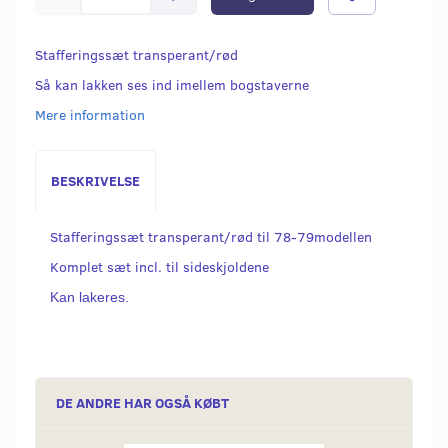
Stafferingssæt transperant/rød
Så kan lakken ses ind imellem bogstaverne
Mere information
BESKRIVELSE
Stafferingssæt transperant/rød til 78-79modellen
Komplet sæt incl. til sideskjoldene
Kan lakeres.
DE ANDRE HAR OGSÅ KØBT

■ WHAT TO WORK ON
Convert the text of the rows above into a JSON list of strings, one string per line, with blank lines omitted. Leave the pictures out.

■ SOLUTION TO THE PROBLEM
[
  "Stafferingssæt transperant/rød",
  "Så kan lakken ses ind imellem bogstaverne",
  "Mere information",
  "BESKRIVELSE",
  "Stafferingssæt transperant/rød til 78-79modellen",
  "Komplet sæt incl. til sideskjoldene",
  "Kan lakeres.",
  "DE ANDRE HAR OGSÅ KØBT"
]